MGMT2262 Midterm practice questions
Word to the wise: Be sure you can solve the midterm questions that are posted on mathwizz.com.
Question 1
Given this set of data:
|
20 |
25 |
25 |
32 |
38 |
47 |
49 |
101 |
|
109 |
120 |
125 |
127 |
133 |
133 |
144 |
162 |
a) Create a stem and leaf plot using a leaf unit of 1.
b) What is the mode?
c) What is the range?
d) Compute the coefficient of skewness. Interpret it.
e) Compute the coefficient of variation. If another data set has a coefficient of variation of 29.23%, which data set is more consistent?
f) Does the data contain any outliers?
Question 2
In a survey, 48% of TV viewers are under the age of 30. Of those under the age of 30, 25% watch CSI. Of those aged 30 or over, 75% watch CSI.
a) What is the probability a TV viewer is aged 30 or over or does not watch CSI?

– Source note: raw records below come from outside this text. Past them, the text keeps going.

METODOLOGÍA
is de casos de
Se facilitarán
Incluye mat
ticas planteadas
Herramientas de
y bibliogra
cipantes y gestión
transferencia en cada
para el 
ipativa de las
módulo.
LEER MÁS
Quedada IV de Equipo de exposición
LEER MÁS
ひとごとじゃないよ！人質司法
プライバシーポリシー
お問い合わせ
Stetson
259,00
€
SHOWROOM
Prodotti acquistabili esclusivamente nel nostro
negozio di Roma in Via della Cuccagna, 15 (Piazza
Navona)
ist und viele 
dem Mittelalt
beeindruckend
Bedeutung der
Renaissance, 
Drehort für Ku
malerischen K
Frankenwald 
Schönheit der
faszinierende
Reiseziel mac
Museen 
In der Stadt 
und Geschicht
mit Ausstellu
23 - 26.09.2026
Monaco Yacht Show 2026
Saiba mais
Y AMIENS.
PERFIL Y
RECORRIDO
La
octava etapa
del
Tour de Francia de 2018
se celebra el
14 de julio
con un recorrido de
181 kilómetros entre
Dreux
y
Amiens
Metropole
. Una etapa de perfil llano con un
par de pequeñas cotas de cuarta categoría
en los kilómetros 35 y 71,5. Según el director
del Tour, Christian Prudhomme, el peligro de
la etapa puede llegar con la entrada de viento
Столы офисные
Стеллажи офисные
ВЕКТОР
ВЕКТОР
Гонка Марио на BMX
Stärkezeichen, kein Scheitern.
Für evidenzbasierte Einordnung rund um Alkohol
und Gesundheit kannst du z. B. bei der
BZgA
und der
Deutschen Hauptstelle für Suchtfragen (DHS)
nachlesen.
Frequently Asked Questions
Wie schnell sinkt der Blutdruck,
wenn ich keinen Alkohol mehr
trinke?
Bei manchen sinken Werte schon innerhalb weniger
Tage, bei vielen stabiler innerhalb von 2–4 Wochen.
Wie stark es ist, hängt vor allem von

b) What is the probability a TV viewer is under the age of 30 and does not watch CSI?
c) What is the probability a person is either under the age of 30 or a viewer of CSI but not both?
d) Does watching CSI depend on the viewer’s age?
Question 3
A survey of 500 people in Calgary, Edmonton and Red Deer split them into low, medium or high income categories. These are the results:
|
|
Low |
Medium |
High |
Total |
|
Calgary |
55 |
78 |
92 |
225 |
|
Red Deer |
19 |
46 |
10 |
75 |
|
Edmonton |
44 |
82 |
74 |
200 |
|
Total |
118 |
206 |
176 |
500 |
a) What is the probability a person is in the medium income group and does not live in Calgary?

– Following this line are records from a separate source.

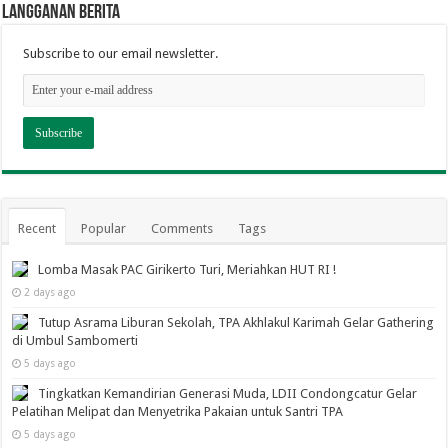
Langganan berita
Subscribe to our email newsletter.
Recent
Popular
Comments
Tags
Lomba Masak PAC Girikerto Turi, Meriahkan HUT RI !
2 days ago
Tutup Asrama Liburan Sekolah, TPA Akhlakul Karimah Gelar Gathering
di Umbul Sambomerti
5 days ago
Tingkatkan Kemandirian Generasi Muda, LDII Condongcatur Gelar
Pelatihan Melipat dan Menyetrika Pakaian untuk Santri TPA
5 days ago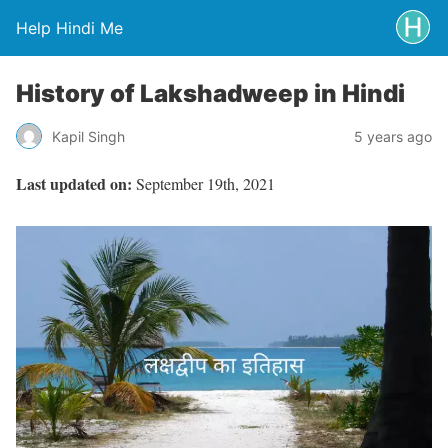
Help Hindi Me
History of Lakshadweep in Hindi
Kapil Singh
5 years ago
Last updated on:
September 19th, 2021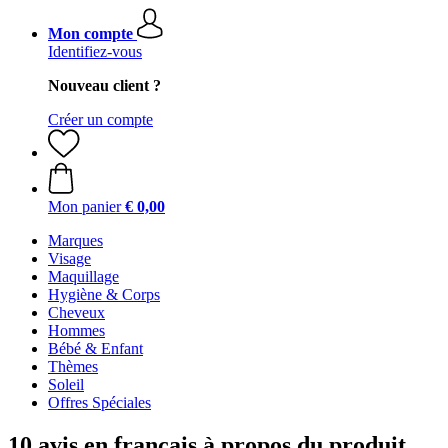
Mon compte
Identifiez-vous
Nouveau client ?
Créer un compte
Mon panier
€ 0,00
Marques
Visage
Maquillage
Hygiène & Corps
Cheveux
Hommes
Bébé & Enfant
Thèmes
Soleil
Offres Spéciales
10 avis en français à propos du produit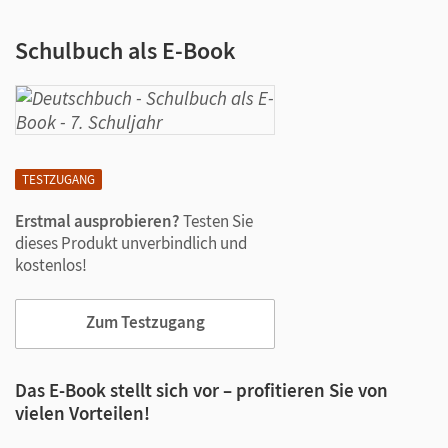
Schulbuch als E-Book
TESTZUGANG
Erstmal ausprobieren?
Testen Sie
dieses Produkt unverbindlich und
kostenlos!
Zum Testzugang
Das E-Book stellt sich vor – profitieren Sie von
vielen Vorteilen!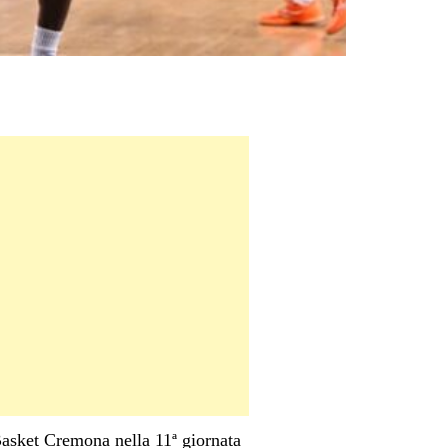
Basket Cremona nella 11ª giornata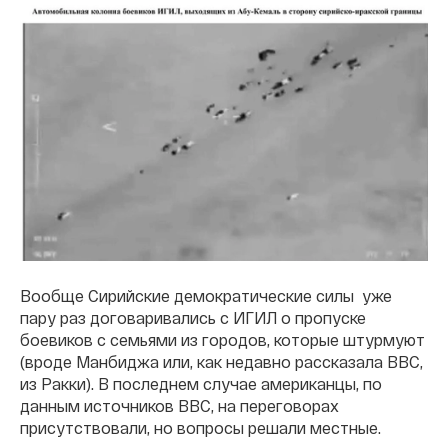
Вообще Сирийские демократические силы уже
пару раз договаривались с ИГИЛ о пропуске
боевиков с семьями из городов, которые штурмуют
(вроде Манбиджа или, как недавно рассказала BBC,
из Ракки). В последнем случае американцы, по
данным источников BBC, на переговорах
присутствовали, но вопросы решали местные.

b) What is the probability a person is either in the low or high income group or does not live in Red Deer?
c) Of those who are in either the medium or high income category, what percentage do not live in Red Deer?
d) Does being low income depend on living in Red Deer?
Question 4
a) A (very small) video store has 10 action movies, 5 romantic movies, 4 comedies and 8 dramas. If you choose 3 of each type, how many combinations could you have?
b) A church has 30 members. It needs 5 people for committee A, 8 people for committee B and 12 people for committee C. If no member of the church can serve on more than one committee, how many possible combinations are there?
c) A password of 8 characters must have a letter in the odd positions (1, 3, 5, 7) and a number in the even positions. If no character can repeat and the letter are not case-sensitive, how many possible passwords can be created?
Question 5
In a town, 40% of people watch hockey on TV on average.
a) If 12 people are randomly selected, what is the probability that fewer than 7 of them watch hockey?
b) If 17 people are randomly selected, what is the probability that more than 8 of them watch hockey?
c) If 9 people are selected, what is the probability that exactly 4 of them watch hockey?
d) Suppose the town has 1200 people. If the coefficient of variation for another town is 17.2%, which town has the lower coefficient of variation?
e) For this town of 1200, what is the fewest and most number of people who watch hockey 99.7% of the time? Round to the nearest whole number.
Question 6
The annual percentage rate (APR) of credit cards follows a Beta distribution with a mean of 16.7% and standard deviation of 3.9%.
a) If a sample of 40 credit cards is taken, what is the probability the average rate of these cards is more than 15%?
b) Suppose the standard deviation has changed over time, but the mean remains the same at 16.7%. If a sample of 40 cards is taken, what would the standard deviation need to be if the probability that the average of these 40 cards exceeds 18% is 6.06%?
c) Based on Chebyshev’s Theorem, at least what percentage of the distribution of the credit card rates lies between 11.24% and 22.16%?
Question 7
The accident rate in a certain industry is 1 accident per 10,000 work hours on average.
a) For 50,000 work hours, what is the probability of more than 1 accident?
b) For 75,000 work hours, what is the probability of no more than 4 accidents?
c) Based on Chebyshev’s Theorem, at least 88.89% of the distribution lies between which 2 values based on 75,000 work hours?
Question 8
The annual amount that people give to charity follows a normal distribution with a mean of $532 and standard deviation of $89.
a) What is the probability a person donates more than $550 per year to charity?
b) What is the probability a person donates less than $700 per year to charity?
c) What is the probability a person donates between $600 and $650 per year to charity?
d) What is the cutoff of the top 7.08% given to charity?
e) Between which 2 values would 47.78% of the distribution lie?